* SOLICITAÇÃO:
Responda com base no trecho sobre o filme Currais:
(a) Quais cineastas resgatam as histórias dos campos de concentração do sertão cearense?
(b) Por qual plataforma o longa-metragem está chegando ao circuito brasileiro?
(c) Qual festival é mencionado como exemplo de exibição bem-sucedida do filme?

* TRECHO DA FONTE:

++++++++

Do ponto de vista do interesse histórico, Currais (2019) tem um valor enorme. Por meio dele, os cineastas David Aguiar e Sabina Colares resgatam histórias dos campos de concentração proliferados pelo sertão cearense especialmente depois de grandes secas. Em busca de melhor qualidade de vida, famílias migravam para Fortaleza e cercanias, mas eram aglutinadas em formigueiros humanos nos quais a morte era um elemento constante e a dignidade humana sequer observada. Depois de exibido com êxito em vários festivais, tais como o Cine Ceará, o longa-metragem está chegando ao circuito brasileiro via O2Play. Para saber um pouco mais sobre essa produção que transita entre ficção e documentário – ao ponto de borrar as já nebulosas fronteiras entre essas possibilidades –, conversamos remotamente com David Aguiar e Sabina Colares. Falamos sobre o árduo processo de pesquisa, colaboradores imprescindíveis, a dureza de se deparar com um Brasil de ontem alimentando engrenagens nefastas do hoje e a trajetória para se chegar a uma linguagem despreocupada com fronteiras, senão para fundi-las. Confira!
Como surgiu o interesse de vocês por essa história silenciada?

++++++++

* ITENS:
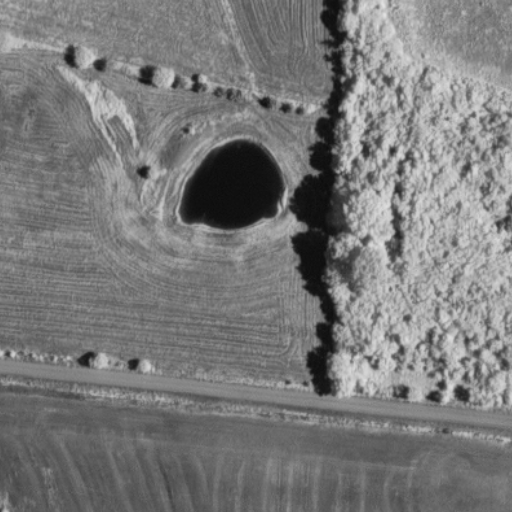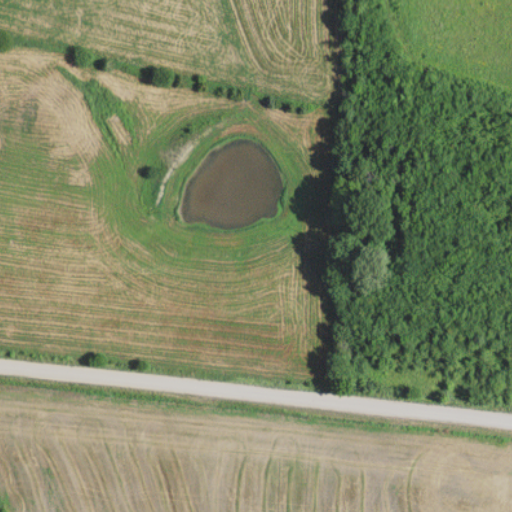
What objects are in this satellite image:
road: (255, 395)
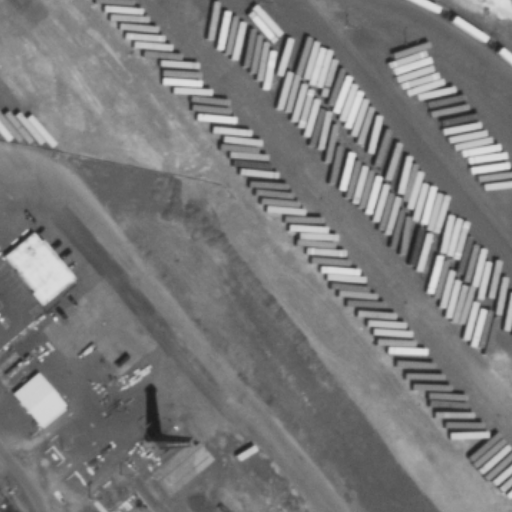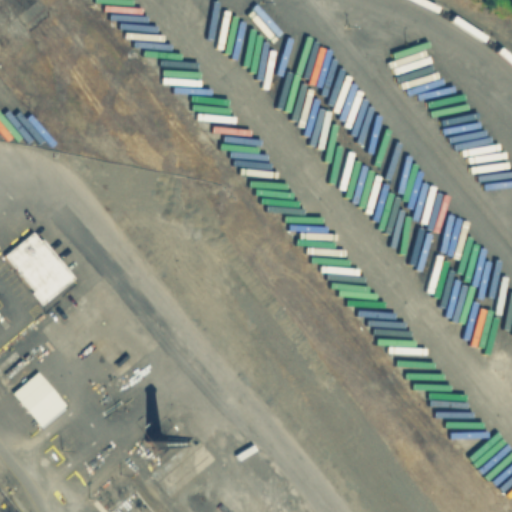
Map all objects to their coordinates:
railway: (466, 27)
road: (446, 33)
railway: (411, 121)
road: (330, 210)
building: (34, 265)
building: (34, 265)
road: (17, 310)
road: (164, 314)
building: (34, 396)
building: (34, 398)
railway: (7, 478)
road: (23, 478)
railway: (146, 493)
railway: (8, 501)
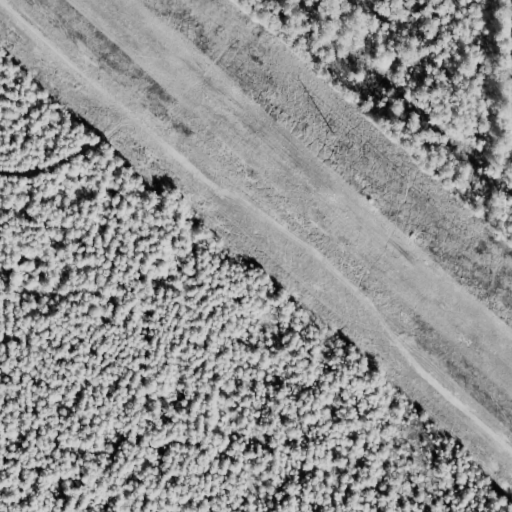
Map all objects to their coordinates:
power tower: (343, 137)
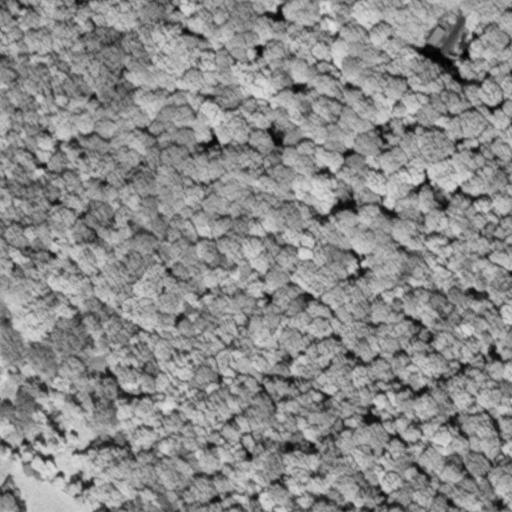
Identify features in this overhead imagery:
building: (469, 35)
building: (467, 43)
road: (360, 73)
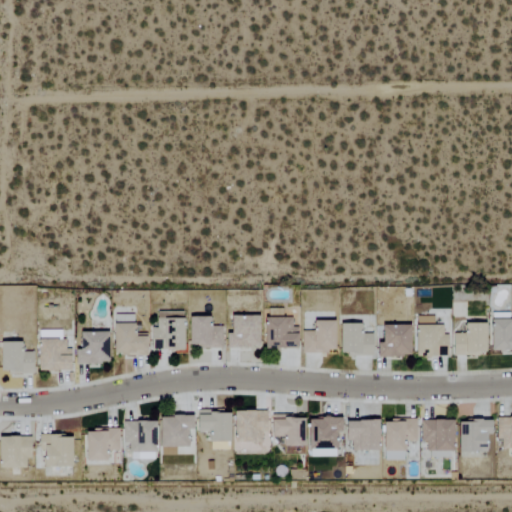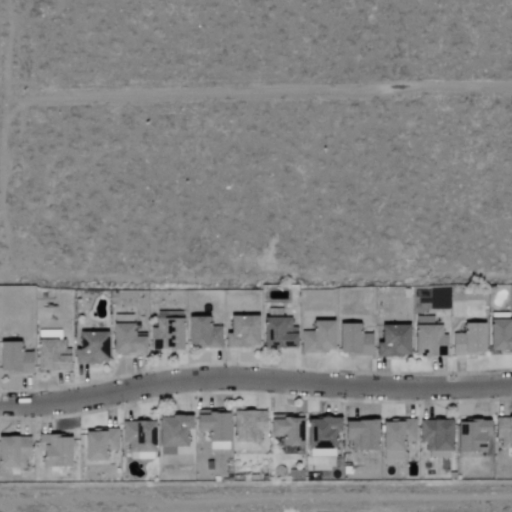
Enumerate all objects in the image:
building: (240, 332)
building: (201, 333)
building: (165, 334)
building: (277, 334)
building: (499, 335)
building: (317, 338)
building: (125, 341)
building: (352, 341)
building: (391, 341)
building: (428, 341)
building: (467, 341)
building: (89, 349)
building: (50, 355)
building: (14, 359)
road: (255, 385)
building: (211, 425)
building: (286, 430)
building: (171, 431)
building: (248, 431)
building: (503, 432)
building: (321, 434)
building: (360, 435)
building: (435, 435)
building: (470, 435)
building: (395, 438)
building: (137, 439)
building: (98, 444)
building: (14, 452)
building: (53, 452)
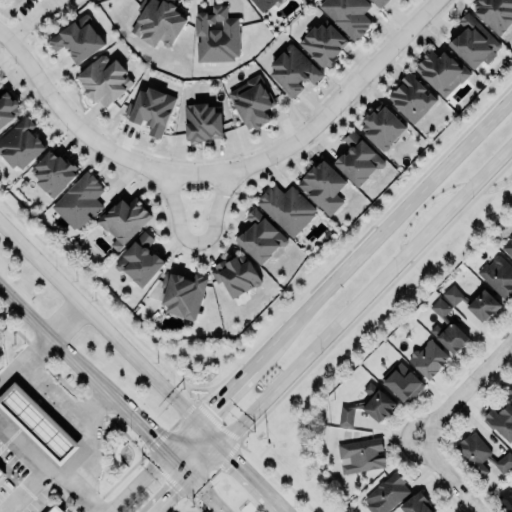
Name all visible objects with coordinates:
building: (378, 2)
building: (262, 4)
building: (264, 4)
road: (12, 8)
building: (494, 13)
building: (348, 15)
building: (348, 15)
park: (36, 17)
building: (157, 22)
building: (216, 35)
building: (216, 35)
building: (78, 38)
building: (77, 39)
building: (473, 41)
building: (474, 42)
building: (323, 43)
building: (323, 44)
building: (293, 70)
building: (442, 70)
building: (293, 71)
building: (441, 71)
building: (103, 80)
building: (411, 96)
building: (411, 98)
building: (252, 101)
building: (251, 102)
building: (7, 108)
building: (8, 109)
building: (151, 109)
road: (323, 109)
building: (150, 110)
building: (202, 121)
building: (202, 122)
building: (382, 126)
building: (382, 127)
road: (77, 128)
building: (20, 143)
building: (20, 144)
building: (358, 159)
building: (52, 172)
building: (53, 172)
building: (323, 186)
building: (79, 201)
building: (79, 202)
building: (286, 208)
building: (286, 208)
building: (123, 219)
building: (123, 220)
building: (260, 236)
road: (190, 237)
building: (260, 237)
building: (507, 246)
building: (508, 246)
road: (354, 258)
building: (139, 260)
building: (140, 260)
building: (236, 275)
building: (498, 275)
building: (498, 276)
building: (182, 294)
road: (366, 294)
building: (452, 295)
building: (474, 302)
building: (483, 305)
building: (440, 308)
building: (447, 328)
building: (449, 336)
building: (428, 358)
building: (428, 359)
road: (143, 367)
building: (401, 381)
building: (401, 381)
road: (466, 385)
road: (53, 390)
building: (509, 392)
building: (509, 394)
road: (112, 397)
road: (10, 403)
building: (367, 405)
road: (101, 412)
traffic signals: (196, 421)
building: (500, 421)
building: (501, 421)
building: (37, 424)
traffic signals: (220, 444)
road: (82, 452)
building: (474, 452)
traffic signals: (167, 453)
building: (480, 454)
building: (361, 455)
building: (360, 456)
building: (503, 462)
road: (153, 467)
road: (451, 471)
building: (1, 472)
road: (63, 472)
traffic signals: (189, 476)
road: (187, 477)
road: (203, 484)
building: (386, 493)
building: (386, 494)
building: (505, 499)
building: (507, 499)
building: (415, 503)
building: (415, 504)
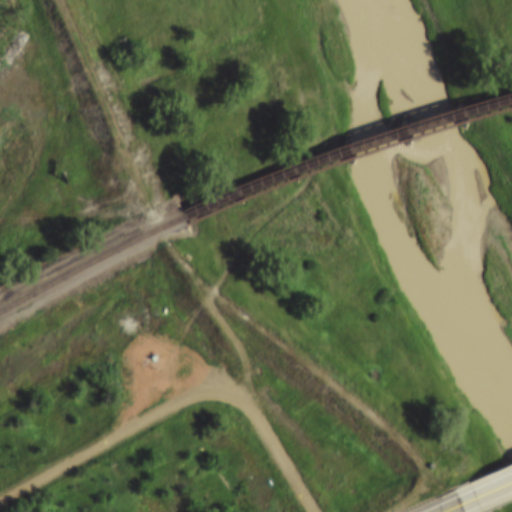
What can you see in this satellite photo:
road: (5, 119)
railway: (402, 122)
river: (397, 220)
railway: (147, 235)
road: (111, 439)
road: (274, 450)
road: (495, 485)
road: (454, 502)
road: (434, 511)
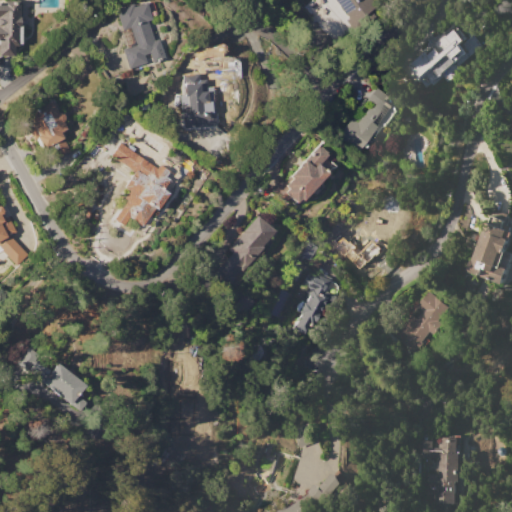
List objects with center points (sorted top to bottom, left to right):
building: (353, 8)
building: (355, 9)
building: (8, 25)
building: (9, 27)
building: (137, 34)
building: (138, 34)
building: (204, 52)
building: (436, 56)
road: (43, 58)
building: (435, 58)
building: (195, 102)
building: (196, 102)
building: (365, 120)
building: (366, 120)
building: (46, 128)
building: (47, 129)
building: (303, 176)
building: (301, 177)
building: (140, 184)
building: (138, 186)
road: (7, 190)
road: (446, 220)
road: (218, 222)
building: (9, 241)
building: (11, 244)
building: (244, 246)
building: (245, 248)
building: (492, 249)
building: (490, 252)
building: (311, 300)
building: (310, 302)
building: (419, 323)
building: (420, 323)
building: (51, 376)
building: (195, 423)
building: (192, 424)
building: (301, 435)
building: (440, 467)
building: (438, 469)
building: (315, 497)
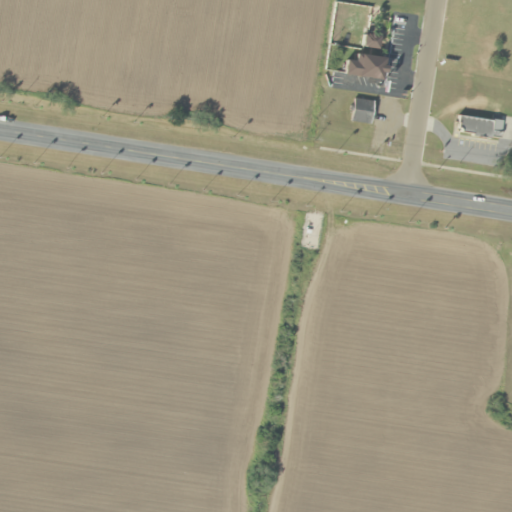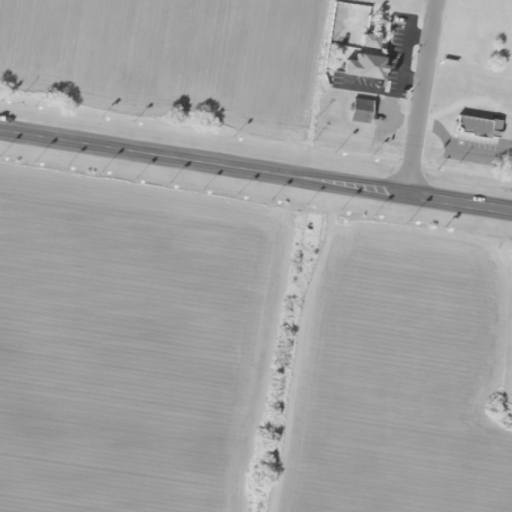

++++++++

* RESULTADO DO EXERCÍCIO:
(a) David Aguiar e Sabina Colares.
(b) O2Play.
(c) Cine Ceará.